Nenek Penjual Tudung
Saji
Pada suatu hari, saat jam
istirahat aku bersama teman-temanku sedang bercerita tentang pengalaman
pribadinya. Felly bercerita tentang doinya, ana bercerita tentang masalah sama
keluarganya, dan si cerewet ira bercerita tentang dia lagi suka sama seseorang
(*ciee). Yang paling menyentuh dan teringat sampai sekarang yaitu ceritanya
desi.
“eh, aku punya cerita
loh”, ucap desi.
“tentang apaaa?”, ucapku.
“ceritanya tentang seorang
nenek penjual tudung saji yang mangkal di depan pasar Sepanjang,
Sidoarjo,Surabaya”, jelasnya.
“ah nggak usah paling
ceritanya nggak asik”, ujar felly.
“bentar dong fell,
dengerin ceritanya dulu! Desi belum cerita kamu udah bilang nggak asik”, ujar
ira.
“Iya nih felly gimana
sih?”, ucap ana.
“hari minggu kemarin aku
pulang usai silahturahmi bersama kerabat melewati pasar sepanjang, ibuku
tergoda untuk membeli ayam bakar madu untuk sajian makan malam yang kebetulan
hari mulai gelap”, ujar desi.
“oh iya yang di depan
pasar itu kan, enak banget ayam bakar madunya”, ucapku.
“terus gimana des?”, tanya ira dengan penuh penasaran.
“di samping warung ada
nenek yg memakai pakaian lusuh, duduk tanpa alas di sampingnya ada tudung saji.

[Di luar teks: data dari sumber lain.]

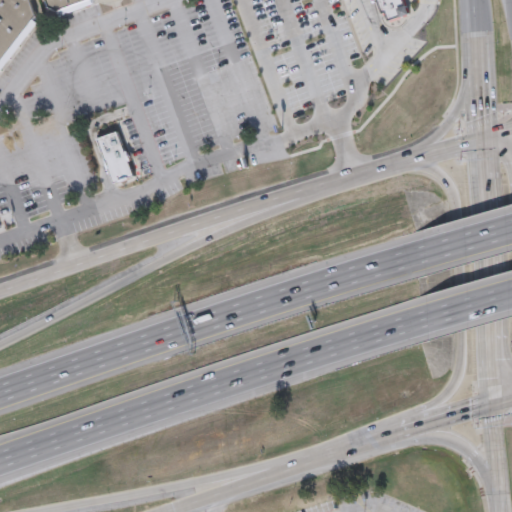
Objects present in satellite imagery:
building: (67, 4)
building: (67, 7)
building: (392, 8)
road: (473, 18)
building: (13, 25)
road: (373, 25)
building: (14, 28)
road: (67, 35)
road: (337, 50)
road: (378, 58)
road: (312, 60)
road: (273, 65)
road: (236, 70)
road: (196, 76)
road: (480, 86)
road: (159, 88)
road: (131, 101)
road: (462, 108)
road: (497, 132)
traffic signals: (483, 136)
road: (342, 148)
road: (483, 154)
building: (115, 158)
building: (116, 160)
road: (194, 162)
road: (401, 162)
road: (53, 221)
road: (159, 239)
road: (469, 241)
road: (158, 261)
road: (487, 289)
road: (470, 305)
road: (458, 315)
road: (212, 320)
road: (213, 386)
traffic signals: (491, 406)
road: (437, 421)
road: (449, 444)
road: (344, 448)
road: (492, 459)
road: (245, 483)
road: (180, 484)
road: (289, 508)
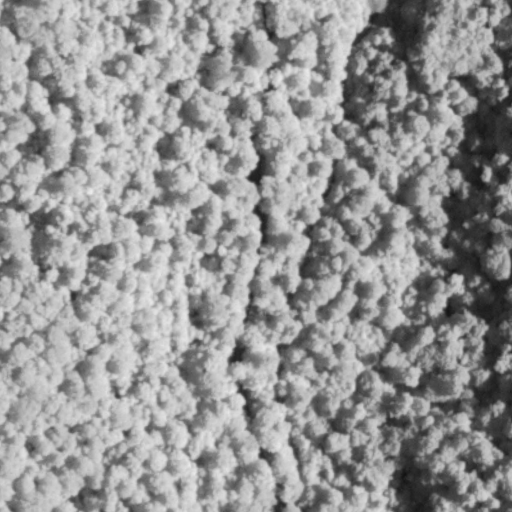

Keadaannya terlihat lemah dan tak berdaya. Ketika ibuku sudah membeli ayam
bakar madu ibuku menghampiri.., eh bu tari”,cerita terhenti karena bu tari
menghampiri aku dan teman-teman.
“anak-anak ngapai masih
diluar? Sekarang uda jam 10 kan ayo masuk dulu kita ulangan harian bahasa
indonesia”, ajak bu tari.
Kita semua pun masuk ke
kelas untuk melakukan ulangan harian bahasa indonesia, walaupun semuanya pada
penasaran kelanjutan cerita desi tentang nenek penjual tudung saji tadi. Jarum
jam menunjukkan pukul 10.55 waktu sudah habis untuk mengerjakan semua soal
ulangan harian bahasa indonesia. Selesai mengumpulkan ke meja bu tari, kita
siap-siap untuk pulang dan berdoa dahulu. Selesai berdoa semua menuju parkiran
sepeda untuk mengambil sepeda masing-masing tetapi aku,desi,felly,ira,dan ana
masih duduk di depan kelas untuk melanjutkan cerita tadi.
“duduk disini aja dulu,
kita lanjutin cerita desi yang tadi”, ajak ana.
“oh iya tadi nyampek mana
yaa ceritanya?”, tanya desi.
“emm.. apa yaa tadi?”,
ucapku.
“tentang di samping warung
pokoknya”, ujar felly.
“yang ibumu menghampiri
nenek itu des”, ujar ira.
“oh iya, ibuku menghampiri
nenek tersebut dan bermaksud untuk memberi Rp.2000,- karena ibu kasihan dan
menganggap nenek itu seorang pengemis. Waktu ibu menyodorkan uangnya tak kuduga
si nenek menunduk dan menggelengkan kepalanya. Ibuku mencoba memberinya uang
sekali lagi tetap nenek tersebut tetap menolaknya.”, ucap desi.
“terus gimanaa?”, tanyaku
dengan penasaran.
“penjual ayam bakar
kebetulan melihat kemudian menjelaskan bahwa nenek itu bukan pengemis”, ucap
desi.
“kalau bukan pengemis nenek
itu seorang apa?”, tanya ana.
“nenek itu seorang penjual
tudung saji”, Jawab desi.
“lalu apa yg dilakuin
ibumu?”, tanya ira.
“ibuku membeli 3 tudung sajinya yang berharga Rp.3000 ,-
satunya, ibu membayar dengan uang Rp.20.000,-
nenek tersebut bingung karena tidak punya kembalian padahal ibuku sudah
menyuruh ambil uang kembaliannya, tetapi nenek tersebut ngotot untuk mencari
uang kembalian di warung-warung terdekat”, jelas desi.
“kasihan sekali nenek
itu”, ucap felly.
“bagaimana mungkin zaman
sekarang masih ada penjual yang begitu jujur, mandiri, dan mempunyai harga diri
yang tinggi”, ucapku.
Tak disangka jarum jam sudah menunjukkan pukul 11.30 aku,ira,ana,desi,dan felly akhirnya menuju ke parkiran dan mengambil sepeda masing-masing untuk bergegas pulang ke rumah.